Penché sur le cou de son cheval Gola, il l’animait par des paroles encourageantes, tantôt le flattant de la paume, tantôt le fouaillant avec l’extrémité du bridon qu’il tenait dans sa main gauche.
Et, tout en courant, il se retournait sur sa selle et jetait de nouveaux encouragements à sa troupe.
— Hardi, vous autres, hardi ! Poussez vos bêtes ! Il n’y a pas une minute à perdre.
C’était véritablement effrayant, cette course à travers la prairie aride.
A ses côtés, l’Indien retrouvait Madeleine, écuyère consommée et infatigable. Tout auprès d’elle, Georges Vernant, Cheen-Buck, Joë O’Connor, allaient de la même allure rapide et sûre. Puis venait le peloton des cavaliers venus de Dogherty et des environs, escorté par quelques-uns des habitants du campement. Enfin, fermant la marche, emporté par le galop vertigineux de son cheval, le même qui, l’avant-veille, l’avait si lestement désarçonné, Léopold Sourbin suivait fiévreusement et péniblement la colonne.

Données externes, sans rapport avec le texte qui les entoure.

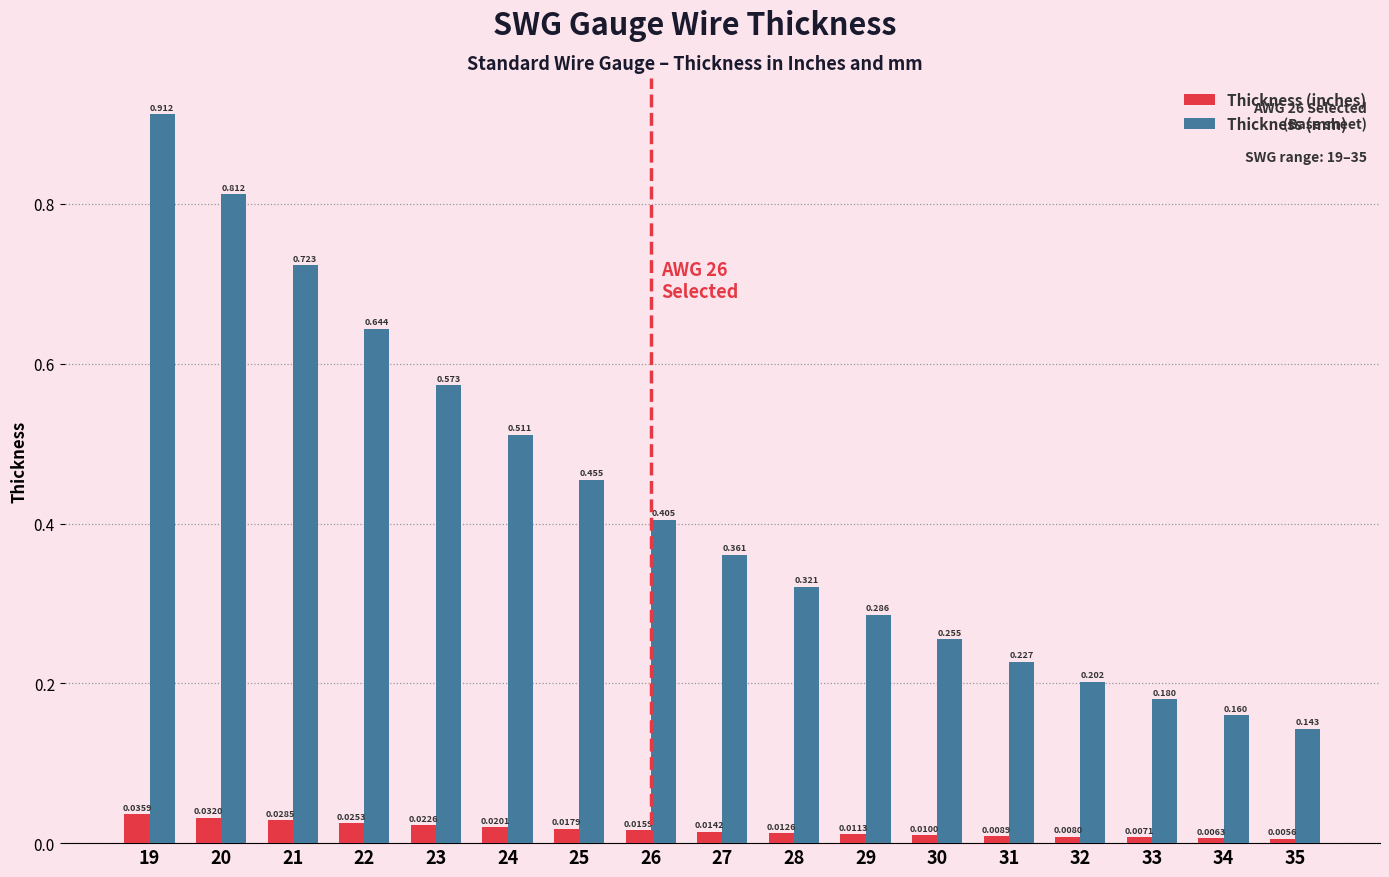

Rank the series by their average value, from highest to lowest.

Thickness (mm), Thickness (inches)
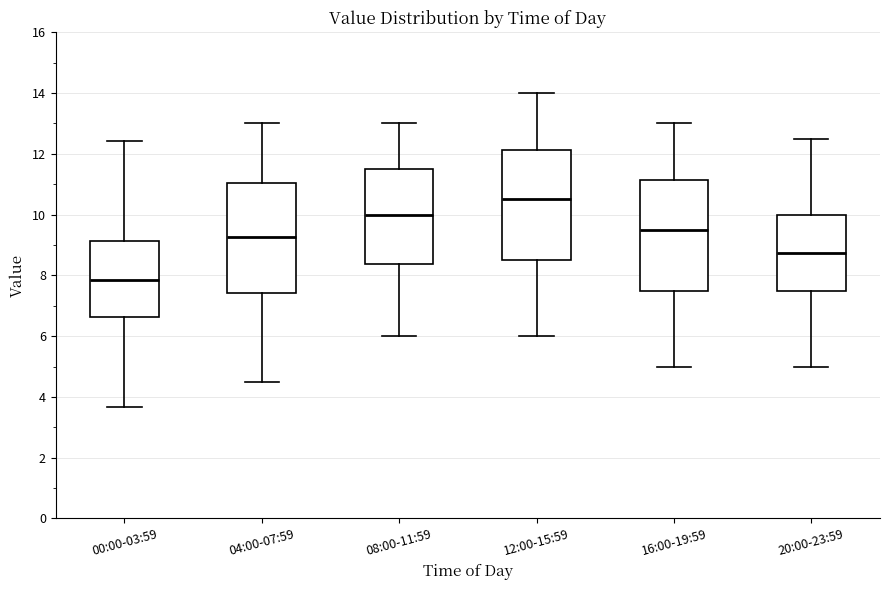

Reading left to right, transcribe this box plot: for each box, give where its median line is, the range the box spans, and where its two whiskers end, as read against the y-axis. The values are not printed on the chart, so give them approximately, as read against the axis.

00:00-03:59: median 7.8, box 6.6 to 9.2, whiskers 3.6 to 12.4
04:00-07:59: median 9.2, box 7.4 to 11.0, whiskers 4.6 to 13.0
08:00-11:59: median 10.0, box 8.4 to 11.6, whiskers 6.0 to 13.0
12:00-15:59: median 10.6, box 8.6 to 12.2, whiskers 6.0 to 14.0
16:00-19:59: median 9.6, box 7.6 to 11.2, whiskers 5.0 to 13.0
20:00-23:59: median 8.8, box 7.6 to 10.0, whiskers 5.0 to 12.6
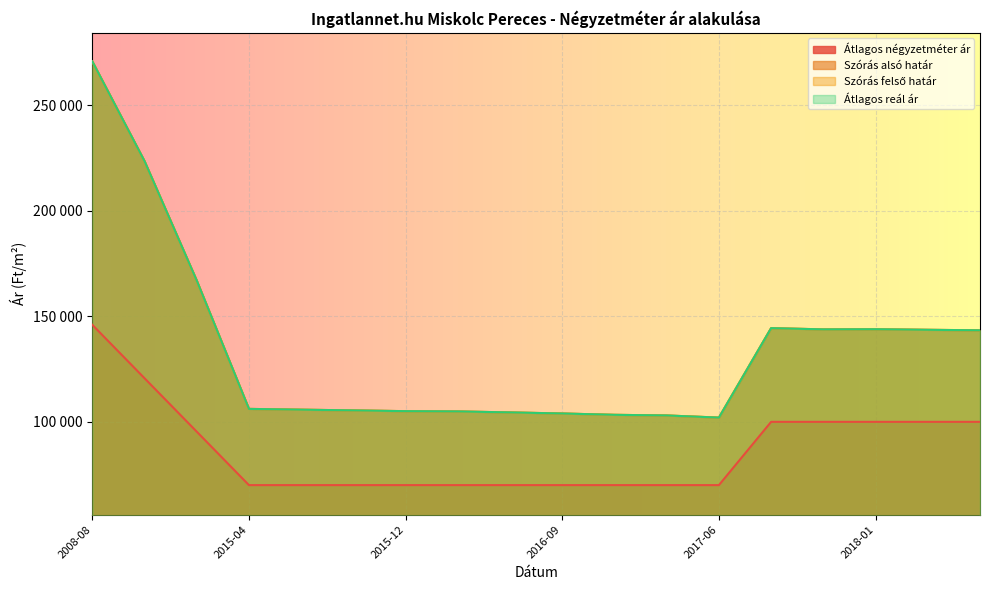

How many categories are shown in the chart?

18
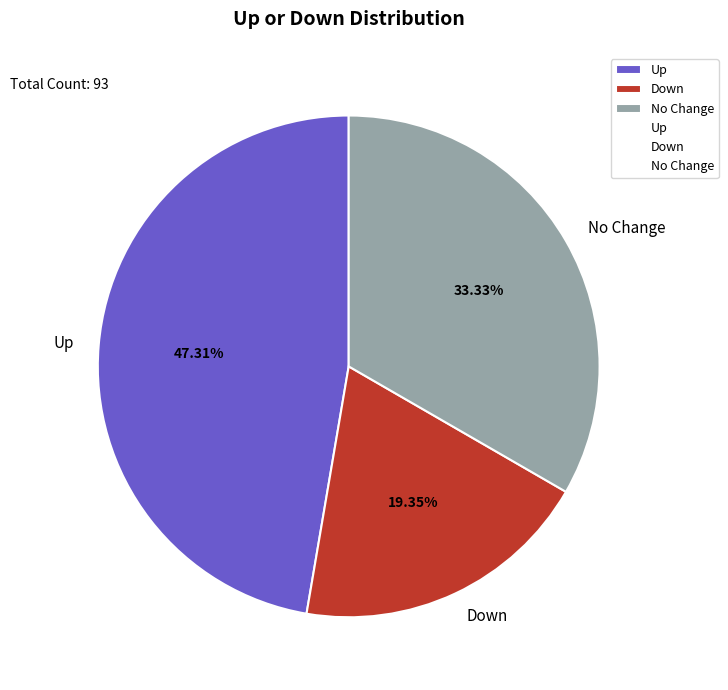

Which slice is the largest?

Up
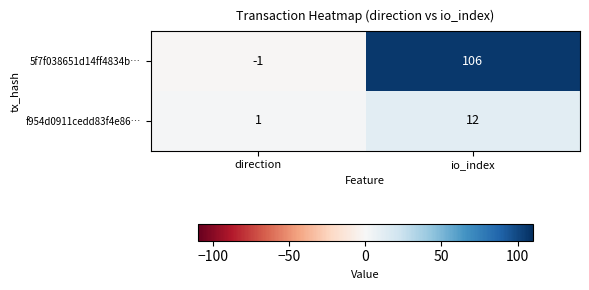

The 5f7f038651d14ff4834b… series shows 106 at io_index. True or false?

True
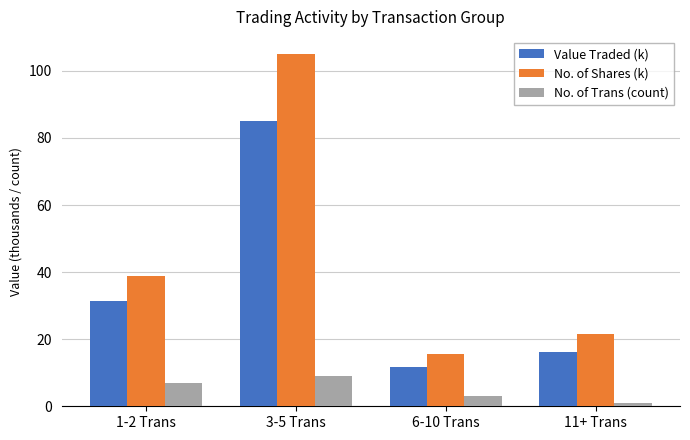

True or false: No. of Shares (k) has a value of 18.2 at 1-2 Trans.

False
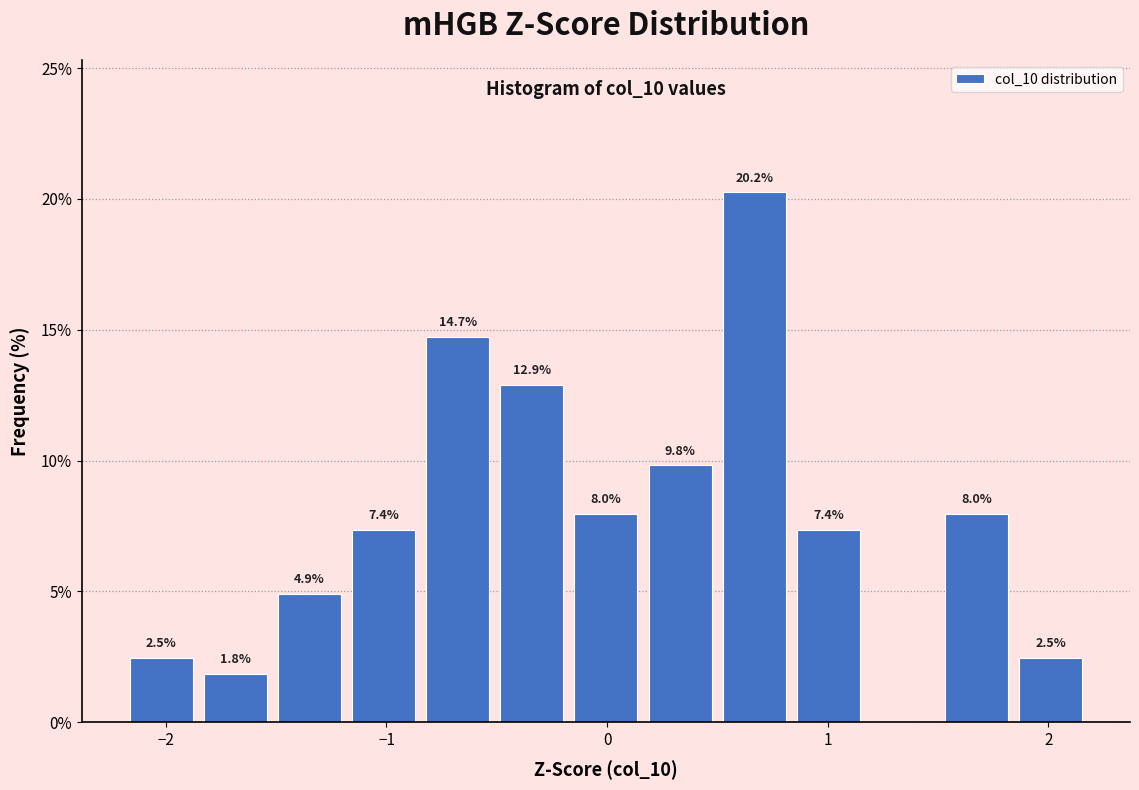

Read against the x-axis, roughly where is the centre of the tallest bar?

0.7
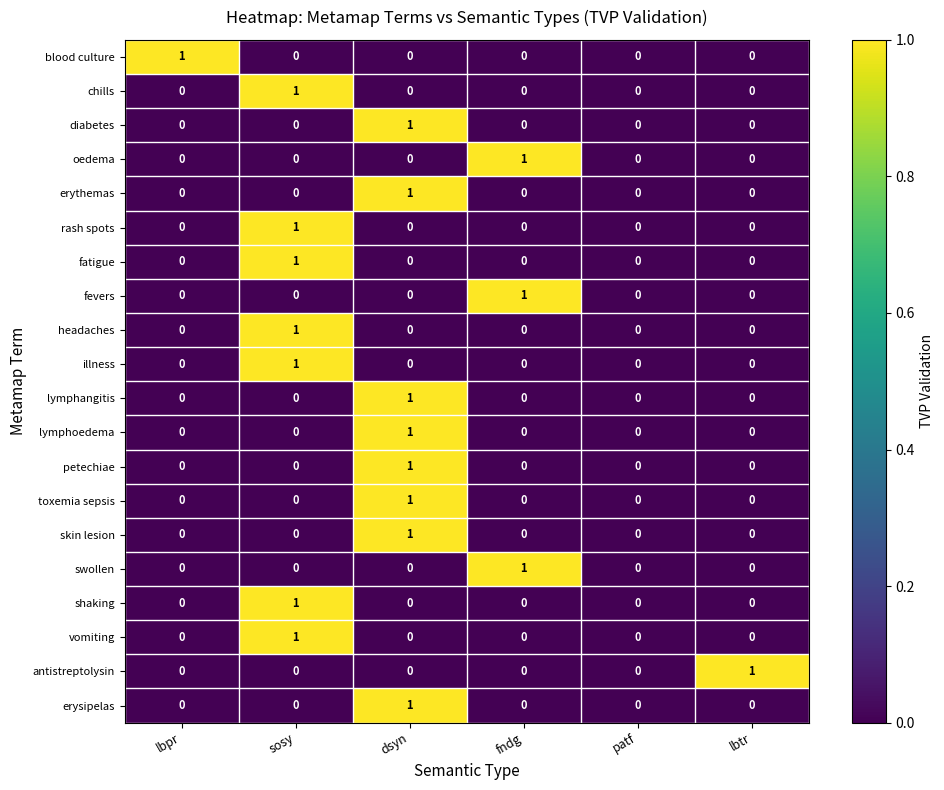

Which category has the highest value in the erythemas series?

dsyn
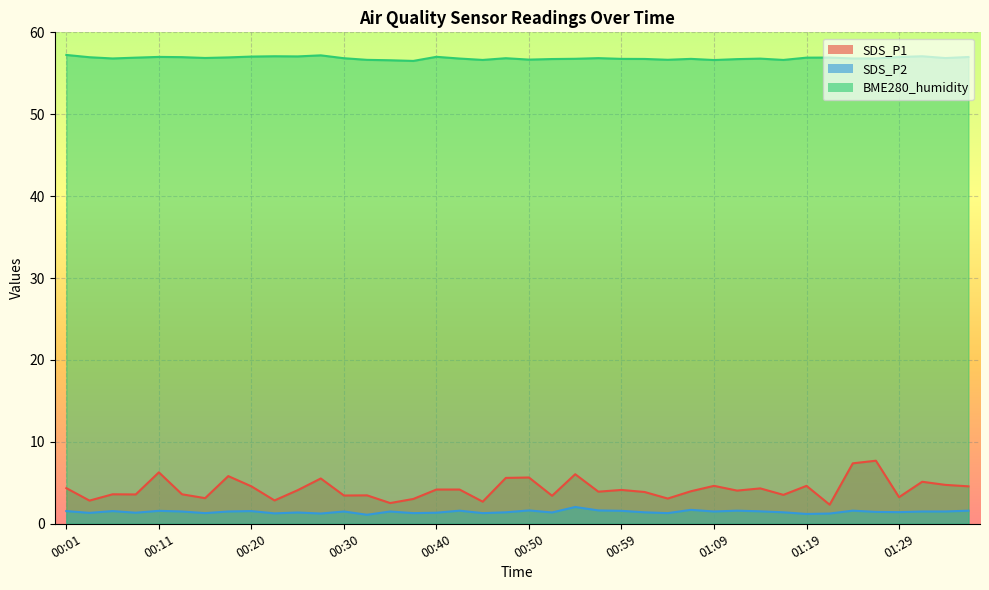

Rank the series by their maximum value, from highest to lowest.

BME280_humidity, SDS_P1, SDS_P2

Il n’était que temps. Le troupeau arrivait en longue ligne, pareille à une armée en bataille. On la voyait maintenant onduler, se fermer, s’ouvrir, fléchir sur un point, se rompre et gagner sur un autre, selon que le terrain, médiocrement accidenté pourtant, offrait à l’immense front un obstacle ou une déclivité.
Et il semblait que cette ligne allât se perdre aux bornes mêmes de l’horizon.
Le danger était si grand que Wagha-na, inquiet pour ses compagnons, en semblait perdre son sang-froid ordinaire.
Il s’oubliait au point de mêler, dans ses exclamations en langue indienne ou française, des mots de langue anglaise.